## Instruction
From the first line to the last, restate the material word for word, omitting pictures.
######
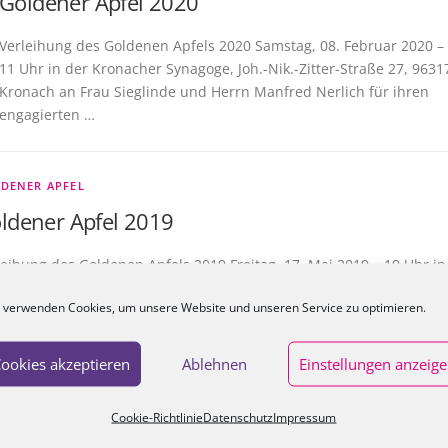
Goldener Apfel 2020
Verleihung des Goldenen Apfels 2020 Samstag, 08. Februar 2020 –
11 Uhr in der Kronacher Synagoge, Joh.-Nik.-Zitter-Straße 27, 9631
Kronach an Frau Sieglinde und Herrn Manfred Nerlich für ihren
engagierten …
DENER APFEL
ldener Apfel 2019
leihung des Goldenen Apfels 2019 Freitag, 17. Mai 2019 – 19 Uhr in
 Kronacher Synagoge, Joh.-Nik.-Zitter-Straße 27, 96317 Kronach an
 verwenden Cookies, um unsere Website und unseren Service zu optimieren.
u Elke Baumann, Küps und an Frau Annemarie Nietner, …
ookies akzeptieren
Ablehnen
Einstellungen anzeig
DENER APFEL
ldener Apfel 2015
Cookie-Richtlinie
Datenschutz
Impressum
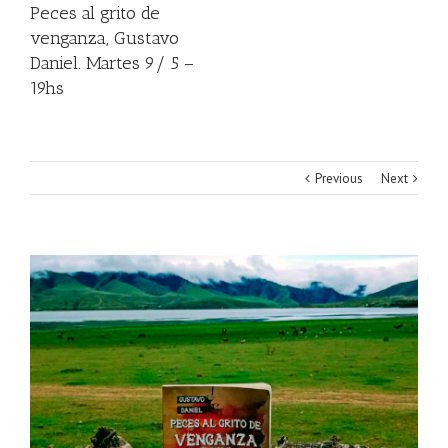
Peces al grito de
venganza, Gustavo
Daniel. Martes 9/ 5 –
19hs
Previous
Next
View
Larger
Image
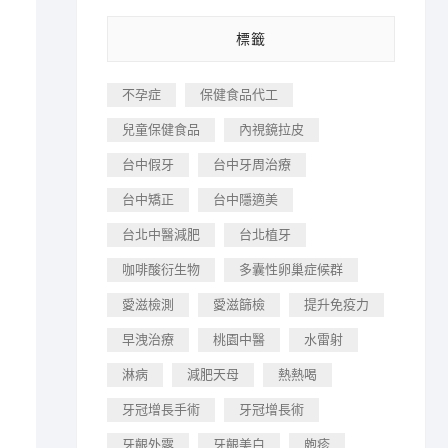
標籤
不孕症
保健食品代工
兒童保健食品
內視鏡拉皮
台中假牙
台中牙周治療
台中矯正
台中隱適美
台北中醫減肥
台北植牙
咖啡酸衍生物
多囊性卵巢症候群
愛滋檢測
愛滋篩檢
提升免疫力
早洩治療
桃園中醫
水雷射
淋病
減肥天母
熱熱喝
牙冠增長手術
牙冠增長術
牙齦外露
牙齦美白
皰疹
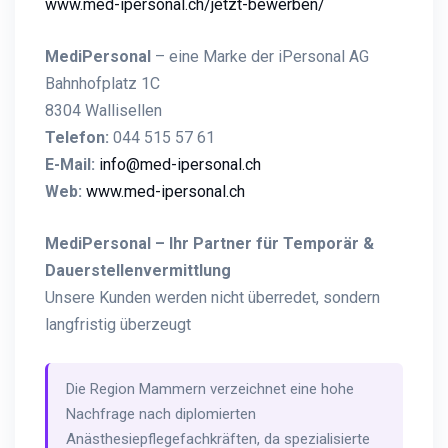
www.med-ipersonal.ch/jetzt-bewerben/
MediPersonal
– eine Marke der iPersonal AG
Bahnhofplatz 1C
8304 Wallisellen
Telefon:
044 515 57 61
E-Mail:
info@med-ipersonal.ch
Web:
www.med-ipersonal.ch
MediPersonal – Ihr Partner für Temporär &
Dauerstellenvermittlung
Unsere Kunden werden nicht überredet, sondern
langfristig überzeugt
Die Region Mammern verzeichnet eine hohe
Nachfrage nach diplomierten
Anästhesiepflegefachkräften, da spezialisierte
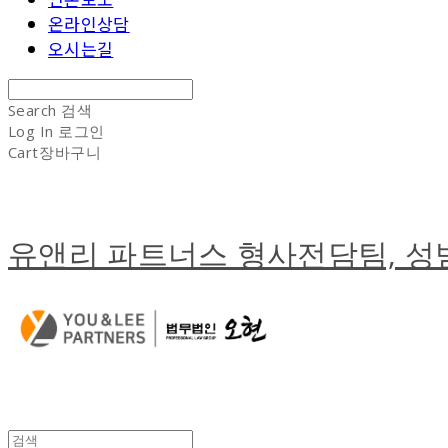
온라인상담
오시는길
Search
검색
Log In
로그인
Cart
장바구니
유앤리 파트너스 형사전담팀, 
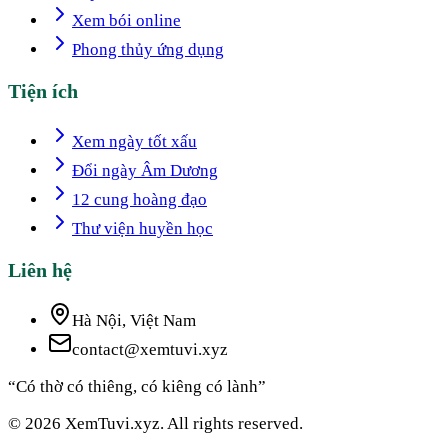
Xem bói online
Phong thủy ứng dụng
Tiện ích
Xem ngày tốt xấu
Đổi ngày Âm Dương
12 cung hoàng đạo
Thư viện huyền học
Liên hệ
Hà Nội, Việt Nam
contact@xemtuvi.xyz
“Có thờ có thiêng, có kiêng có lành”
© 2026 XemTuvi.xyz. All rights reserved.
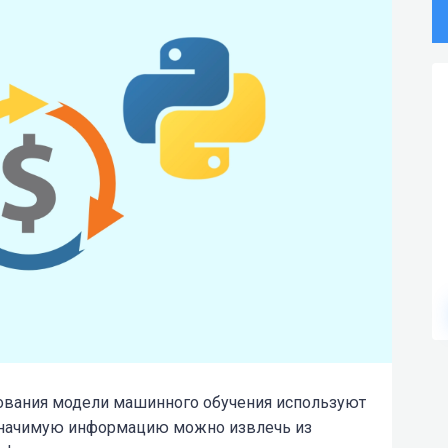
ования модели машинного обучения используют
 Значимую информацию можно извлечь из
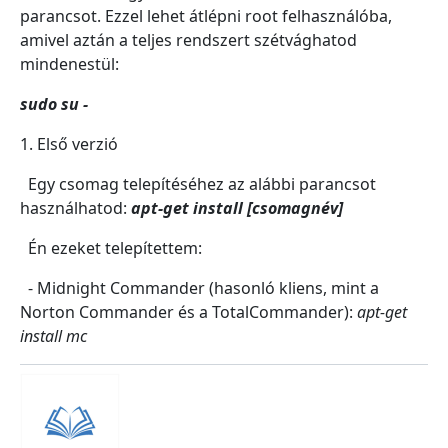
parancsot. Ezzel lehet átlépni root felhasználóba,
amivel aztán a teljes rendszert szétvághatod
mindenestül:
sudo su -
1. Első verzió
Egy csomag telepítéséhez az alábbi parancsot
használhatod:
apt-get install [csomagnév]
Én ezeket telepítettem:
- Midnight Commander (hasonló kliens, mint a
Norton Commander és a TotalCommander):
apt-get
install mc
######
## Reply to the task
Goldener Apfel 2020
Verleihung des Goldenen Apfels 2020 Samstag, 08. Februar 2020 –
11 Uhr in der Kronacher Synagoge, Joh.-Nik.-Zitter-Straße 27, 9631
Kronach an Frau Sieglinde und Herrn Manfred Nerlich für ihren
engagierten …
DENER APFEL
ldener Apfel 2019
leihung des Goldenen Apfels 2019 Freitag, 17. Mai 2019 – 19 Uhr in
 Kronacher Synagoge, Joh.-Nik.-Zitter-Straße 27, 96317 Kronach an
 verwenden Cookies, um unsere Website und unseren Service zu optimieren.
u Elke Baumann, Küps und an Frau Annemarie Nietner, …
ookies akzeptieren
Ablehnen
Einstellungen anzeig
DENER APFEL
ldener Apfel 2015
Cookie-Richtlinie
Datenschutz
Impressum
Peces al grito de
venganza, Gustavo
Daniel. Martes 9/ 5 –
19hs
Previous
Next
View
Larger
Image
標籤
不孕症
保健食品代工
兒童保健食品
內視鏡拉皮
台中假牙
台中牙周治療
台中矯正
台中隱適美
台北中醫減肥
台北植牙
咖啡酸衍生物
多囊性卵巢症候群
愛滋檢測
愛滋篩檢
提升免疫力
早洩治療
桃園中醫
水雷射
淋病
減肥天母
熱熱喝
牙冠增長手術
牙冠增長術
牙齦外露
牙齦美白
皰疹
www.med-ipersonal.ch/jetzt-bewerben/
MediPersonal
– eine Marke der iPersonal AG
Bahnhofplatz 1C
8304 Wallisellen
Telefon:
044 515 57 61
E-Mail:
info@med-ipersonal.ch
Web:
www.med-ipersonal.ch
MediPersonal – Ihr Partner für Temporär &
Dauerstellenvermittlung
Unsere Kunden werden nicht überredet, sondern
langfristig überzeugt
Die Region Mammern verzeichnet eine hohe
Nachfrage nach diplomierten
Anästhesiepflegefachkräften, da spezialisierte
온라인상담
오시는길
Search
검색
Log In
로그인
Cart
장바구니
유앤리 파트너스 형사전담팀, 
Xem bói online
Phong thủy ứng dụng
Tiện ích
Xem ngày tốt xấu
Đổi ngày Âm Dương
12 cung hoàng đạo
Thư viện huyền học
Liên hệ
Hà Nội, Việt Nam
contact@xemtuvi.xyz
“Có thờ có thiêng, có kiêng có lành”
© 2026 XemTuvi.xyz. All rights reserved.
ования модели машинного обучения используют
 Значимую информацию можно извлечь из
parancsot. Ezzel lehet átlépni root felhasználóba,
amivel aztán a teljes rendszert szétvághatod
mindenestül:
sudo su -
1. Első verzió
Egy csomag telepítéséhez az alábbi parancsot
használhatod:
apt-get install [csomagnév]
Én ezeket telepítettem:
- Midnight Commander (hasonló kliens, mint a
Norton Commander és a TotalCommander):
apt-get
install mc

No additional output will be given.